Lara Croft : Tomb Raider

Le film

On peut les déguster dans la pot au feu ou encore dans le fameux navarin d'agneau, mais les meilleurs navets se savourent tout de même dans les adaptations cinématographiques de jeux vidéo. Mortal Kombat, Street Fighter ou Super Mario Bros. (j'en passe et des pires) ne sont que les tristes films cités régulièrement en exemple. Il faudra surtout ne pas oublier d'y omettre à l'avenir l'exécrable Tomb Raider.
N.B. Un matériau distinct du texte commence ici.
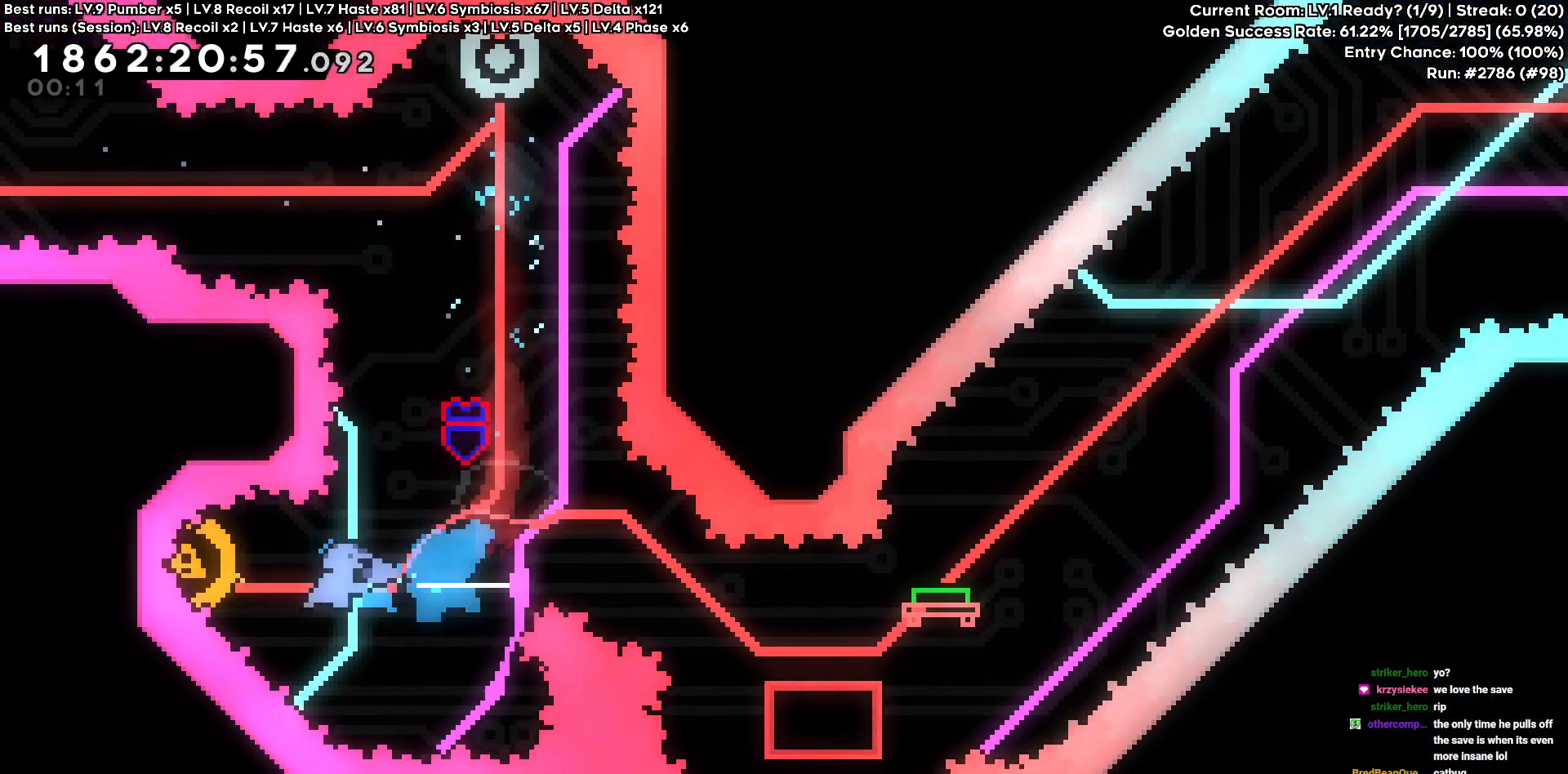
{"keys": ["d", "s"], "events": [[16, "d", "down"], [66, "a", "up"], [350, "s", "down"]]}
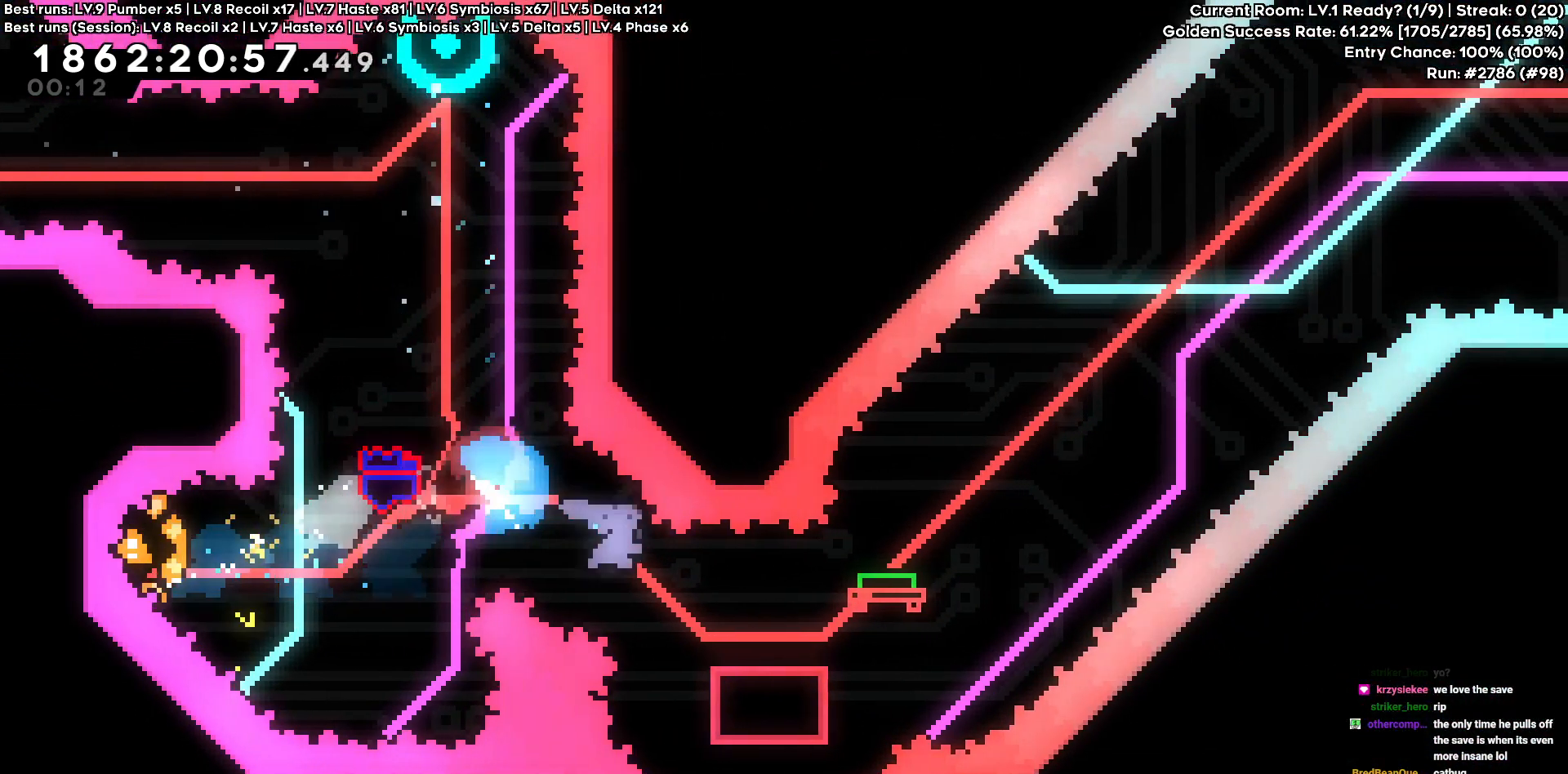
{"keys": ["d"], "events": [[33, "s", "up"]]}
Pourtant, celui-ci a été présenté et promu comme un film à gros budget, ayant réuni des grands noms du milieu. Ce n'est certainement pas en découvrant le traitement apporté à la réalisation que l'on pourra le vérifier. Hormis quelques exceptions, les décors souffrent du syndrome Star Trek, alias l'hilarant "youhou, je tourne en studio des décors voulus naturels" que l'on vendra sans honte au grand public.

Ne parlons pas des effets spéciaux d'un autre âge et de leur incrustation ridicule, du filmage parkinsonien et ses ralentissements incongrus façon mauvaise série Z, du jeu d'acteurs risible, des répétées invraisemblances d'un scénario téléphoné, ou plus encore de la bande originale incroyablement crispante (palme du meilleur défaut du film, sans aucun doute, et pourtant il fallait le faire).

Seule la jolie Angelina porte sur ses seuls mais gros roploplos l'entier d'un film que l'on aurait avec plaisir limité à ceux-ci : attendrissants, rebondissants, captivants... sont bien les seuls termes mélioratifs que j'aurai pu trouver pour décrire un point du film Tomb Raider, qu'il est de bon goût de déconseiller à tous, même par un dimanche après-midi pluvieux.

Le film, pas les seins bien entendu.